The number of characters whose stories need to be told and the fact that some have online personas very different from their real life ones make this film quite a chore to digest. The online game that connects many of them places the events in the context of our modern digital world and allows for some nice thematic flourishes, such as a bridge that allows for players to move on to the next world and reset their characters. However it is also misleading as it suggests that there is something more mysterious going on when really Zhang Wen’s story is the familiar one of a boy who feels helpless against the expectations of an overbearing father and has trouble articulating what it is he really wants. That the plot then has Ah Xing go on to seek some kind of justice or at least closure for Zhang Wen is a further distraction even if it ties back to the comic they work on together. The only interesting aspect is the message is that everyone is just one bad day away from a complete break down that makes them violently lash out, as in the comic. This is not an altogether original idea but this film was inspired by real such attacks in Taiwan and there is some merit in framing them in this way to make the audience see things from the perspective of the attacker.

The film is however dragged down by the poor acting of its performers. The use of video games and webcomics as cultural references already drive it in an edgy direction but the inability of the director Lou Yi-an to coax naturalistic performances out of the cast makes it downright cringey. Wanting to shoot a dog to free it from captivity is insane and what Zhang Wen needs is therapy, not escape from an overbearing father. The entire subplot about Ah Xing being gay and being willing to go to extreme lengths for the sake of his friend is a weird and distracting escalation. Again and again, the director wants to show that anyone can be driven to violence under the right circumstances with the the videogame reference and even the name Asura suggesting that it is a matter of fate. It’s a very eastern way of making sense of the shock and incomprehension when confronted with these seemingly random acts of violence. Unfortunately the execution is muddled and worse, the way the film embraces the edginess of the characters and invites us to sympathize with their angst also glorifies the violence.

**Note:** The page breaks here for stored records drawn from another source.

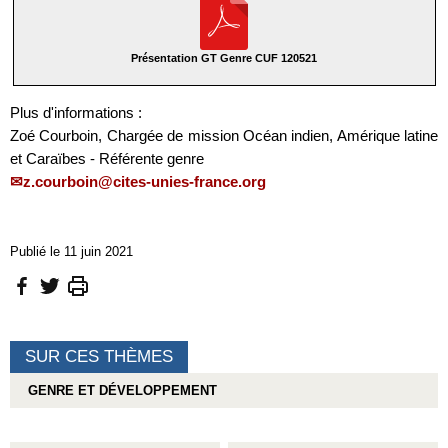
Présentation GT Genre CUF 120521
Plus d'informations :
Zoé Courboin, Chargée de mission Océan indien, Amérique latine
et Caraïbes - Référente genre
z.courboin@cites-unies-france.org
Publié le 11 juin 2021
SUR CES THÈMES
GENRE ET DÉVELOPPEMENT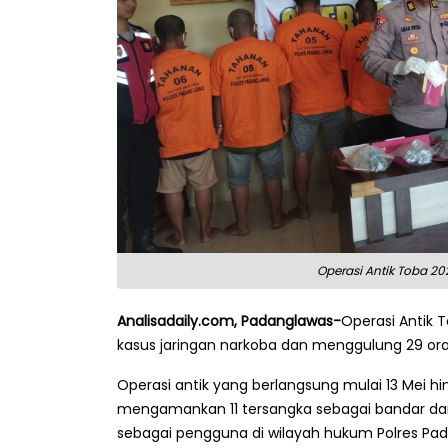
Operasi Antik Toba 20
Analisadaily.com, Padanglawas-
Operasi Antik 
kasus jaringan narkoba dan menggulung 29 ora
Operasi antik yang berlangsung mulai 13 Mei hin
mengamankan 11 tersangka sebagai bandar dan 
sebagai pengguna di wilayah hukum Polres Pada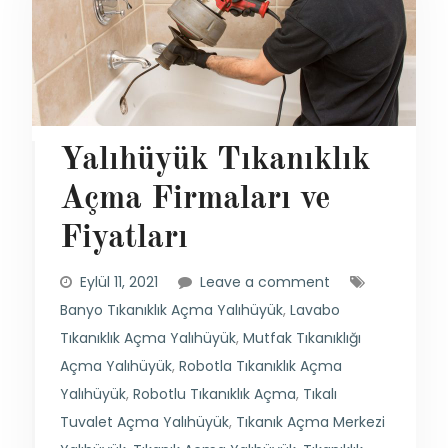
Yalıhüyük Tıkanıklık
Açma Firmaları ve
Fiyatları
Eylül 11, 2021
Leave a comment
Banyo Tıkanıklık Açma Yalıhüyük
,
Lavabo
Tıkanıklık Açma Yalıhüyük
,
Mutfak Tıkanıklığı
Açma Yalıhüyük
,
Robotla Tıkanıklık Açma
Yalıhüyük
,
Robotlu Tıkanıklık Açma
,
Tıkalı
Tuvalet Açma Yalıhüyük
,
Tıkanık Açma Merkezi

I think of this as a very hip Taiwanese film, in tune with current events and a fast-changing society. But as with so many of these young Taiwanese filmmakers, the mindset remains immature and the approach favors complexity over sophistication. In this film, Zhang Wen when asked about what he wants and why he did it, continually fails to articulate his thoughts. That makes sense for a confused young man, but I’m not convinced that it’s not the director himself who is inarticulate.